Il motivo? Basta un piccolo errore per far saltare tutto. E rovinare un passaggio studiato e meditato passo dopo passo. Non è un caso che pochi giorni fa Verdini, il capogruppo Barani, il tesoriere Ignazio Abrignani e il segretario politico Massimo Parisi siano stati pure ricevuti al Colle da Sergio Mattarella. Un incontro chiesto dallo stesso Verdini, riciclato da mesi nelle vesti del padre costituente: «Cosa ha detto il capo dello Stato? Le posso dire che ha riconosciuto il nostro impegno sulle riforme», spiegano a Palazzo Madama da Ala. La verità è che al Quirinale sono consapevoli che i numeri siano precari in Senato. E di come la stampella di Verdini più volte abbia blindato la tenuta della maggioranza.
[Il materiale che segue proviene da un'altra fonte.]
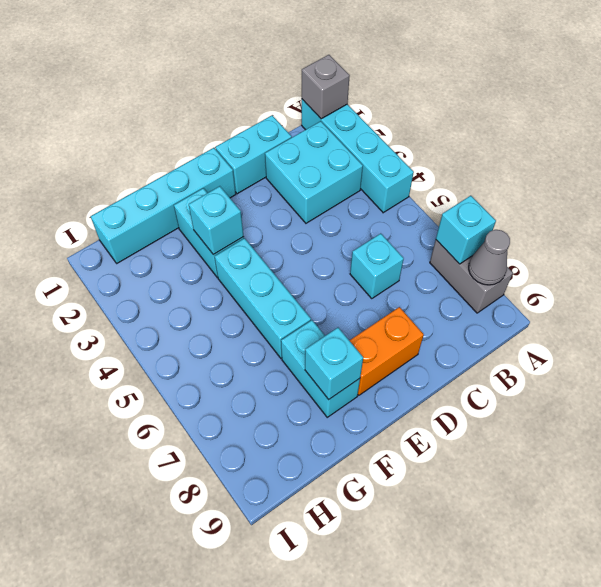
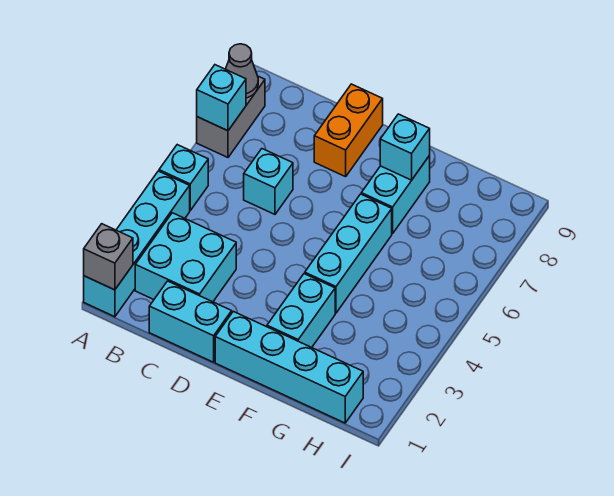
orange 1x2 brick [349,307,424,395] -> orange 1x2 brick turned to [314,84,383,177]
cyan 1x1 brick [189,186,244,255] -> cyan 1x1 brick moved to [159,145,208,210]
Senza contare come Ala abbia già rivendicato il suo impegno in vista del referendum. Tradotto, dal Colle non entrano nel merito. Ma è chiaro che Mattarella sia interessato prima di tutto alla stabilità. Ovvero, quanto il gruppo verdiniano può “offrire” al premier con i suoi numeri. 

E non è un caso che lo stesso Renzi abbia preparato il terreno per lo sbarco dell’Ala di Verdini in maggioranza con quelle parole nel corso dell’Assemblea Nazionale del Pd. Con tanto di riconoscimento al gruppo dell’ex sodale del Cav sulle Unioni Civili. Ora gli “strani amori” porteranno al matrimonio ufficiale tra l’Ala e il governo. Con buona pace di Bersani: «Il voto di fiducia di Verdini? Beh, si racconterà che è un voto di coscienza…», ha replicato sarcastico l’ex segretario dem. Ma in assemblea l’ex candidato premier non si era presentato, mentre i suoi al Senato, al di là di qualche dichiarazione mediatica, non hanno nemmeno tentato di battagliare sullo stralcio della stepchild adoption. Tutto accettato, come al solito. Proprio come già avvenuto su Jobs Act, riforme, Italicum e legge di stabilità. Ora si ritroveranno pure con lo spauracchio Denis al governo. Ma tutti restano in silenzio, al massimo aggirano la questione: «Ma questa è una legge che riguarda i temi etici, poi vedremo anche i numeri, se saranno decisivi», è la lettura data da Gotor & colleghi. Nessuno minaccia l’idea di non votare la fiducia o di chiedere una Direzione ad hoc al segretario. Soltanto qualche attacco mediatico, niente di più. Con l’unico interesse di trascinare la contesa con il premier fino al prossimo congresso Pd: «Allora sarà troppo tardi», c’è chi ammette in casa dem. Bersani e i suoi non sembrano capirlo. E intanto si ritrovano l’Ala di Verdini in maggioranza.